Page segmentation data
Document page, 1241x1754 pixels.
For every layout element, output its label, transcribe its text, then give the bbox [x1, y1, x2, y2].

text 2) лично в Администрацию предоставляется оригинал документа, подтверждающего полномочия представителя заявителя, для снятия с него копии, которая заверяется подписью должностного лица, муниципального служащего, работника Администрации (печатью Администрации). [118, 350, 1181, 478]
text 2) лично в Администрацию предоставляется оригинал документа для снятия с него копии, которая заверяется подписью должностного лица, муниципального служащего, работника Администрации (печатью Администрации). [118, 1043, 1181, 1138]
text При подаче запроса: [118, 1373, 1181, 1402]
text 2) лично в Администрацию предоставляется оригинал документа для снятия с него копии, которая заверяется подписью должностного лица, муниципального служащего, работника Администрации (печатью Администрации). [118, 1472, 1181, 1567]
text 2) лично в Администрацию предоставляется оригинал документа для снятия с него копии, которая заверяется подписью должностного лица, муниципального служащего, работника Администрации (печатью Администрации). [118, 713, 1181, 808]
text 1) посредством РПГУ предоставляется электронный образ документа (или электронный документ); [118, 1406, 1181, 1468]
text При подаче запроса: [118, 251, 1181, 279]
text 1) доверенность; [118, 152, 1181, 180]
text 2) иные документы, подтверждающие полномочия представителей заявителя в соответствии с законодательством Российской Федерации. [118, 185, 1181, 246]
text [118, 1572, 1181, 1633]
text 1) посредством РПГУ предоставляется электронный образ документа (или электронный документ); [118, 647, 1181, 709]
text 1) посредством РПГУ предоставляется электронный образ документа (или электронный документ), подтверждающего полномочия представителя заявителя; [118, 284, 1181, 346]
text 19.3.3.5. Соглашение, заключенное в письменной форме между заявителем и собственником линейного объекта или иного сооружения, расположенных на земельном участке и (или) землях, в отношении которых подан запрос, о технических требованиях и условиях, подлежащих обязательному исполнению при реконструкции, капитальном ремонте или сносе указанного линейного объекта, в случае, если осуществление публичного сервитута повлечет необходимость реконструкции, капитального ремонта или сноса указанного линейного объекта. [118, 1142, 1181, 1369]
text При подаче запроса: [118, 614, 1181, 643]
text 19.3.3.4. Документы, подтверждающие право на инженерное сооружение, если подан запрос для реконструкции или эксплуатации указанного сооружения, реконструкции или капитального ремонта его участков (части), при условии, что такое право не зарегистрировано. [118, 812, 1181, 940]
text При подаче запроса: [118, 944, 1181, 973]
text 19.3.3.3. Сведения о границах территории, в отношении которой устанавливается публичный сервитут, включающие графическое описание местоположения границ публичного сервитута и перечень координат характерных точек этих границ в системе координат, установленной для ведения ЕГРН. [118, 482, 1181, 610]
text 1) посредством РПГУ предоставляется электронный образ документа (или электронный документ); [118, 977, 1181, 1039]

### Task prompt:
Where does the string "документа" appear in the records above? Show every line that holds it.

### Response to the task:
text 2) лично в Администрацию предоставляется оригинал документа, подтверждающего полномочия представителя заявителя, для снятия с него копии, которая заверяется подписью должностного лица, муниципального служащего, работника Администрации (печатью Администрации). [118, 350, 1181, 478]
text 2) лично в Администрацию предоставляется оригинал документа для снятия с него копии, которая заверяется подписью должностного лица, муниципального служащего, работника Администрации (печатью Администрации). [118, 1043, 1181, 1138]
text 2) лично в Администрацию предоставляется оригинал документа для снятия с него копии, которая заверяется подписью должностного лица, муниципального служащего, работника Администрации (печатью Администрации). [118, 1472, 1181, 1567]
text 2) лично в Администрацию предоставляется оригинал документа для снятия с него копии, которая заверяется подписью должностного лица, муниципального служащего, работника Администрации (печатью Администрации). [118, 713, 1181, 808]
text 1) посредством РПГУ предоставляется электронный образ документа (или электронный документ); [118, 1406, 1181, 1468]
text 1) посредством РПГУ предоставляется электронный образ документа (или электронный документ); [118, 647, 1181, 709]
text 1) посредством РПГУ предоставляется электронный образ документа (или электронный документ), подтверждающего полномочия представителя заявителя; [118, 284, 1181, 346]
text 1) посредством РПГУ предоставляется электронный образ документа (или электронный документ); [118, 977, 1181, 1039]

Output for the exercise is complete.